林逸瞥了瞥大殿上的張道陵:“不了,百柳村的創始人是孚汜,并非張道陵,我不拜他。”
白落軒有些納悶,這孚汜到底誰啊,她家阿逸竟對他念念不忘的,得虧他是死了,要是活着啊,指不定會鬧出什麽呢。
邊上的安柌濟聽了垂下眸子,眼裏閃過些許黯然。
于素心也是聽見了的,不屑的說:“那孚汜再厲害,不也是讓地府給抓了嗎,還關了幾千年,受盡折磨,說白了,她就是一個紙老虎而已。”
白落軒心裏有些怪怪的,總覺得這家夥哪兒說的不對啊,可又有說不上來,真是奇了怪了。
安柌濟涼涼的說:“就算她是紙老虎,也比你強,說不定你在她手裏一招也過不了。”
于素心:“呵!我不如她?誰說的,有本事你讓她現在跟我打,我就算讓她兩只手,她都不是我的對手。”
安柌濟:“你倒是好意思啊,她現在這樣子,你跟她打,就算是贏了,也是不光彩的,你良心過得去?”
于素心:“我沒有良心。”
安柌濟:“……”
白落軒:她倆說什麽呢,我怎麽聽不太懂。
萬州等人:老大,你聽得見?我們可是什麽也沒聽見啊,就看見她倆的眼神在對視,好像她們連嘴唇都沒有動過吧。
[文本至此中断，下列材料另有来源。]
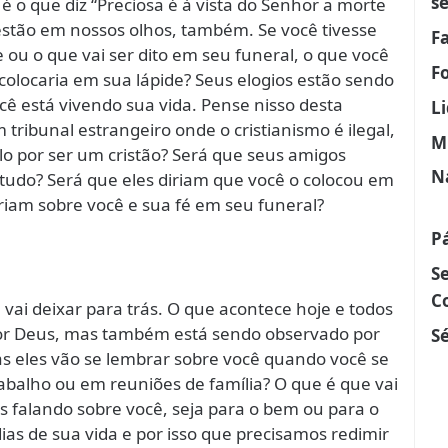
s
 é o que diz “Preciosa é à vista do Senhor a morte
 estão em nossos olhos, também. Se você tivesse
F
 ou o que vai ser dito em seu funeral, o que você
F
colocaria em sua lápide? Seus elogios estão sendo
ocê está vivendo sua vida. Pense nisso desta
L
tribunal estrangeiro onde o cristianismo é ilegal,
M
lo por ser um cristão? Será que seus amigos
N
tudo? Será que eles diriam que você o colocou em
iriam sobre você e sua fé em seu funeral?
P
S
C
vai deixar para trás. O que acontece hoje e todos
por Deus, mas também está sendo observado por
Sé
as eles vão se lembrar sobre você quando você se
rabalho ou em reuniões de família? O que é que vai
as falando sobre você, seja para o bem ou para o
dias de sua vida e por isso que precisamos redimir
林逸:她們用的是鬼語,你要是聽見了,就說明你快要死了,或者是已經死了。
白落軒:……阿逸,你不要吓我。
白姝晚:姐姐放心,你聽得見,或許只是因為你的命格特殊,而且你是有本命劫的人,只會在本命年死,也就是說,你只會死在二十四歲那天,放心吧。
白落軒:姐姐我現在更不放心了。
于素心跟安柌濟吵的火熱,就在她們快要打起來時,突然間發現白落軒和林逸一直盯着她們。
于素心:“那個,她倆好像聽得懂鬼語。”
安柌濟沒有回話,算是默認了她說的,同時心裏極其後悔,早知道,就不跟那個女的吵了,唉!
“幾位施主可要上香?”一個年輕的小道士走過來,黃色的道服穿在他身上顯得很寬大,幾乎都快要垂到地上了。
白落軒和藹一笑:“可我們忘帶錢了。”
“老大別這麽說,不是說出家人不談錢,只談緣的嗎,”雲柒扭頭看着小道士,“說吧,多少元?”
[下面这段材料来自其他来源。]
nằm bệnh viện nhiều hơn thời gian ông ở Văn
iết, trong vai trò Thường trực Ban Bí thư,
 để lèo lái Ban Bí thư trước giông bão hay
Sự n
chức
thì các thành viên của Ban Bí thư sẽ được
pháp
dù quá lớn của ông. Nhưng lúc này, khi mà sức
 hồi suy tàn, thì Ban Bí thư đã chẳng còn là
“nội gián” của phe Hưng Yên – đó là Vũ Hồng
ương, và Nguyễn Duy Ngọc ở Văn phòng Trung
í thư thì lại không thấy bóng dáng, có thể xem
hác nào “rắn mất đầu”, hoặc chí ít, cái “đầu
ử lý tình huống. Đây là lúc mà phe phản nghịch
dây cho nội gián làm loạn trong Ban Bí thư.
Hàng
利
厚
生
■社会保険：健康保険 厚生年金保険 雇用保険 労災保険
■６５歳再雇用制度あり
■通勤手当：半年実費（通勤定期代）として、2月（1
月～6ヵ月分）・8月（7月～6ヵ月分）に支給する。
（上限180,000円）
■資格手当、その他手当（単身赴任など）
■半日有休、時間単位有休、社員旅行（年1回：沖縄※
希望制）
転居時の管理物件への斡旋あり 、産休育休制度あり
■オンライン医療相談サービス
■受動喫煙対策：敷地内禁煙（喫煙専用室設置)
小道士愣了愣,随後雙手合十,埋着頭道:“施主誤會了,我們寺院裏的香不要錢,随便燒的。”
說着,他指向牆角邊堆着的香:“施主可随意選。”
“那真是太好了,”白落軒看了一看香,手一指,“那我們要最大的那兩柱,麻煩小師傅幫我們扛到香爐邊。”
小道士看着三米高,碗口粗香,不由出了冷汗,但還是說:“好,好的。”
他走過去,深吸一口氣,兩手抱住香,用力托起來,扛到肩上,一步一步的走到院子裏的香爐邊,用力插到了香爐裏。
“多謝小師傅。”萬州笑眯眯的說。
白落軒走到香爐邊,看着高高的香,鼻尖似乎能聞到一股若有若無的香味:“小師傅,這香這麽高,我們夠不着,還麻煩小師傅幫忙點一下。”
“好的施主。”小道士說着就去搬來了□□。
白落軒站在□□底下,好心的問一句:“小師傅,要不要我幫忙扶一下□□。”
“不用勞煩施主,我一個人可以的。”
小道士爬上梯子,從袖中掏出打火機,準備去點香。
“不麻煩,萬州,過來幫小師傅扶好梯子。”
“好嘞。”
萬州笑着走到梯子底下,雙手扶住梯子左邊,眼裏閃過一絲精光,使勁往上一擡。
梯子于是向右倒去,踩在梯子上的道士沒有任何慌張,腳一點,身一轉,安穩的落了地,就連身上的道服都只是微微晃了晃。